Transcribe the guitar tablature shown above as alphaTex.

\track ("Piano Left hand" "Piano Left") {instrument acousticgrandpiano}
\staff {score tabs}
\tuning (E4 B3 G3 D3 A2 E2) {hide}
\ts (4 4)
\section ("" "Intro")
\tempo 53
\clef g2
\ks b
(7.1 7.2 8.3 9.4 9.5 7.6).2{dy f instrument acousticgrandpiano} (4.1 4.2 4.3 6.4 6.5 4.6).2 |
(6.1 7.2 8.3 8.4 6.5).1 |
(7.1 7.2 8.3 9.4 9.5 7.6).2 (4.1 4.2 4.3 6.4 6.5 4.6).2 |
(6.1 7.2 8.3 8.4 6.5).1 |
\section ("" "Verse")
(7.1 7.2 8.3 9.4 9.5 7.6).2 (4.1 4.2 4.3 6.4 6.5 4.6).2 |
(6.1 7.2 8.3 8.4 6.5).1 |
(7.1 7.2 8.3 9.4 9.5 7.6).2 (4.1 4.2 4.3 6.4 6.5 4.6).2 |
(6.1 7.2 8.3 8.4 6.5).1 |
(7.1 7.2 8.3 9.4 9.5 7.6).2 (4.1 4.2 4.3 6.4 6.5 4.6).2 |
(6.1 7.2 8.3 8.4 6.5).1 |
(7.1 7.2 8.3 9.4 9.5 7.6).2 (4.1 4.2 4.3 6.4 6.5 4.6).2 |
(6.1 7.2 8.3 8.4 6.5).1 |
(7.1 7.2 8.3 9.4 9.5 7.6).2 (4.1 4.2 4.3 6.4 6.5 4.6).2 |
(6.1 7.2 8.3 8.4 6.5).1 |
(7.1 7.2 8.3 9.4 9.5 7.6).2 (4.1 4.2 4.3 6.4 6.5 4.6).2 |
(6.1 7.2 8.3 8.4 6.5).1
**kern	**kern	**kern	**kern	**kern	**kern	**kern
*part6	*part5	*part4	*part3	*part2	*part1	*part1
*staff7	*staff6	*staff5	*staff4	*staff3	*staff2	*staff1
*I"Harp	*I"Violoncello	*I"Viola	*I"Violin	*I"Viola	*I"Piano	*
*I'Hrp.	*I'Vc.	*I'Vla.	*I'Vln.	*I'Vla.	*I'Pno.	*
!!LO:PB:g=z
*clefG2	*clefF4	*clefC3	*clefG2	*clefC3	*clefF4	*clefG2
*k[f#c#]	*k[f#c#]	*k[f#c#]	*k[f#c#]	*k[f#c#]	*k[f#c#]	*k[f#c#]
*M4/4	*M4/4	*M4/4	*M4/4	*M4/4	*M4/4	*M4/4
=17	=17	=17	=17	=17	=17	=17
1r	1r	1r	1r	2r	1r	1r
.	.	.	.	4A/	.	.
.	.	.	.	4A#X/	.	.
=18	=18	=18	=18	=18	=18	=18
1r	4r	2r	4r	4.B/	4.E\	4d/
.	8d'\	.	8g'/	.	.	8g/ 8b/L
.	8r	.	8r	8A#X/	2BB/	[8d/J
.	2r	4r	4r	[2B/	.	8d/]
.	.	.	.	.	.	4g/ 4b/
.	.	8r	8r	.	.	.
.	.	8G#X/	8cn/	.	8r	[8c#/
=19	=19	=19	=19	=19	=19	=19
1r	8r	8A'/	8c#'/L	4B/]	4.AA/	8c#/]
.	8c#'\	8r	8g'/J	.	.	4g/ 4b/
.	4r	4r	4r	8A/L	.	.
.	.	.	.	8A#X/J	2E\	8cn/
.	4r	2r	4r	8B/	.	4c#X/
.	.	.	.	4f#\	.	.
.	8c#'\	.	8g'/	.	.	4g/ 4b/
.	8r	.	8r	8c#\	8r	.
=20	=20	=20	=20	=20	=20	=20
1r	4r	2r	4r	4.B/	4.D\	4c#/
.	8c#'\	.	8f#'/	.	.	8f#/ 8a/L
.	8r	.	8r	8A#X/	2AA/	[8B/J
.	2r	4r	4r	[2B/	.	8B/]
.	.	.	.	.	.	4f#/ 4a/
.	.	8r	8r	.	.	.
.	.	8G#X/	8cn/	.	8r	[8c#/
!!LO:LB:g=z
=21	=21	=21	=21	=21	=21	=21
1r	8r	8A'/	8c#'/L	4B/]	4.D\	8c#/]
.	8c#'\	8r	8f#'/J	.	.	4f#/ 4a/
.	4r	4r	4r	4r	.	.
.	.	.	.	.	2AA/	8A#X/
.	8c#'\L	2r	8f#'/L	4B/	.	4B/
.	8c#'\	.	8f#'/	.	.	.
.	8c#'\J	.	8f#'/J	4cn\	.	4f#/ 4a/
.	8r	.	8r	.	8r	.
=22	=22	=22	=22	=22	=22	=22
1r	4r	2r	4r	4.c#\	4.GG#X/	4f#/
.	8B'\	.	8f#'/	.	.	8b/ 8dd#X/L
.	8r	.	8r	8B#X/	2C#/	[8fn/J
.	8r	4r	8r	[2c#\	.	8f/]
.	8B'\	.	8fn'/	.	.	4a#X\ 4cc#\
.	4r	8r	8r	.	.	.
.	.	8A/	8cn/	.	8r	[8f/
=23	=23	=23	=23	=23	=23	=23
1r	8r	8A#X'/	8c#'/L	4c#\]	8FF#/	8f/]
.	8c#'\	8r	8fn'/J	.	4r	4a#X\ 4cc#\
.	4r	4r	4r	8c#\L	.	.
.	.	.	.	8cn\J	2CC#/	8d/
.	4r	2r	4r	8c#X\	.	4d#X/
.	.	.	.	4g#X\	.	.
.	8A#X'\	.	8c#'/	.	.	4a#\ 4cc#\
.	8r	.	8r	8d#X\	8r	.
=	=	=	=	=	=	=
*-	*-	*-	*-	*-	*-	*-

────────────────

**Directions for this task**.
Pull out every line in the rows above that contains the word "instrument", copying each one in full.

**Exercise output**.
\track ("Piano Left hand" "Piano Left") {instrument acousticgrandpiano}
(7.1 7.2 8.3 9.4 9.5 7.6).2{dy f instrument acousticgrandpiano} (4.1 4.2 4.3 6.4 6.5 4.6).2 |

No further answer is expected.